Model Name Dependency Vector Dimension Injected Type

all-MiniLM-L6-v2 (quantized)

dev.langchain4j:langchain4j-embeddings-all-minilm-l6-v2-q:1.1.0

384

dev.langchain4j.model.embedding.onnx.allminilml6v2q.AllMiniLmL6V2QuantizedEmbeddingModel

all-MiniLM-L6-v2

dev.langchain4j:langchain4j-embeddings-all-minilm-l6-v2:1.1.0

384

dev.langchain4j.model.embedding.onnx.allminilml6v2.AllMiniLmL6V2EmbeddingModel

bge-small-en-v1.5 (quantized)

dev.langchain4j:langchain4j-embeddings-bge-small-en-v15-q:1.1.0

384

dev.langchain4j.model.embedding.onnx.bgesmallenv15q.BgeSmallEnV15QuantizedEmbeddingModel

bge-small-en-v1.5

dev.langchain4j:langchain4j-embeddings-bge-small-en-v15:1.1.0

384

dev.langchain4j.model.embedding.onnx.bgesmallenv15.BgeSmallEnV15EmbeddingModel

bge-small-en (quantized)

dev.langchain4j:langchain4j-embeddings-bge-small-en-q:1.1.0

384

dev.langchain4j.model.embedding.onnx.bgesmallenq.BgeSmallEnQuantizedEmbeddingModel

bge-small-en

dev.langchain4j:langchain4j-embeddings-bge-small-en:1.1.0

384

dev.langchain4j.model.embedding.onnx.bgesmallen.BgeSmallEnEmbeddingModel

bge-small-zh (quantized)

dev.langchain4j:langchain4j-embeddings-bge-small-zh-q:1.1.0

384

dev.langchain4j.model.embedding.onnx.bgesmallzhq.BgeSmallZhQuantizedEmbeddingModel

bge-small-zh

dev.langchain4j:langchain4j-embeddings-bge-small-zh:1.1.0

384

dev.langchain4j.model.embedding.onnx.bgesmallzh.BgeSmallZhEmbeddingModel

e5-small-v2 (quantized)

dev.langchain4j:langchain4j-embeddings-e5-small-v2-q:1.1.0

384

dev.langchain4j.model.embedding.onnx.e5smallv2q.E5SmallV2QuantizedEmbeddingModel

e5-small-v2

dev.langchain4j:langchain4j-embeddings-e5-small-v2:1.1.0

384

dev.langchain4j.model.embedding.onnx.e5smallv2.E5SmallV2EmbeddingModel

Using an In-Process Embedding Model

To use an in-process embedding model, add the corresponding dependency listed above to your pom.xml, then inject the appropriate model type:

@Inject
E5SmallV2QuantizedEmbeddingModel model;

Each model provides a concrete class to inject.
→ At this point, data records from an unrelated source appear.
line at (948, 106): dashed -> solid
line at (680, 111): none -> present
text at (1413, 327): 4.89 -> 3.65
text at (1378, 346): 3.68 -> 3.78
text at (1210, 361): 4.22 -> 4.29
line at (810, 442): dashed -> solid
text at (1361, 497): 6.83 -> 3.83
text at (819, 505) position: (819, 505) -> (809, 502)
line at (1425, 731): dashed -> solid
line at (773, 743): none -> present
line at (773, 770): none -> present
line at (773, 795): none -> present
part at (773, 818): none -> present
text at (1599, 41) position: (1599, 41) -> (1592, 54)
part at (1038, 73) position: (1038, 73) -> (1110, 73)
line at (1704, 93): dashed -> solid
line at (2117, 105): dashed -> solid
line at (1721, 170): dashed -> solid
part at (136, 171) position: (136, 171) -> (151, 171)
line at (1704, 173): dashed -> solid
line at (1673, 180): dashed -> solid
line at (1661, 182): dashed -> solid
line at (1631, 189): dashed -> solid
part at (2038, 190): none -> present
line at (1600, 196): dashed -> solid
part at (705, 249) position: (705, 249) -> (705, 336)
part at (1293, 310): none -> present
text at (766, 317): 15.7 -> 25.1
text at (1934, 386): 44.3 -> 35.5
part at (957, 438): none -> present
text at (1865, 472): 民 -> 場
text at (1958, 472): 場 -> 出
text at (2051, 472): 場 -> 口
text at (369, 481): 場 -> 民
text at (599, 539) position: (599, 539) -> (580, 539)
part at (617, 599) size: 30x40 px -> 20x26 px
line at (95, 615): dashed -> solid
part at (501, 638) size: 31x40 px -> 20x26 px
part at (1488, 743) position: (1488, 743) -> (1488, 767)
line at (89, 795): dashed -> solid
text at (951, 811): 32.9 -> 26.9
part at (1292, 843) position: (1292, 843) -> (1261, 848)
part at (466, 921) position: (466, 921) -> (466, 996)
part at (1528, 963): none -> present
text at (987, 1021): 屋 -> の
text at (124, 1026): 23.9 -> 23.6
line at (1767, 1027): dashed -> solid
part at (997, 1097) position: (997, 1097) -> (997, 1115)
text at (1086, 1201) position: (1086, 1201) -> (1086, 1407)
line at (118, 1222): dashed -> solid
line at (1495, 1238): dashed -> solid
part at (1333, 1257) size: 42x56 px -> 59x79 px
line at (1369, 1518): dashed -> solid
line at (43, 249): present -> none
Make sure you match the injected type with the dependency you’ve added.

Alternatively, if you don’t use any other embedding model provider in your application, you can inject the generic interface:

@Inject
EmbeddingModel model;

This allows for more flexibility and simplifies configuration in small applications.

In-process embedding models work well for local development, edge environments, and production use cases where low-latency and data privacy are critical.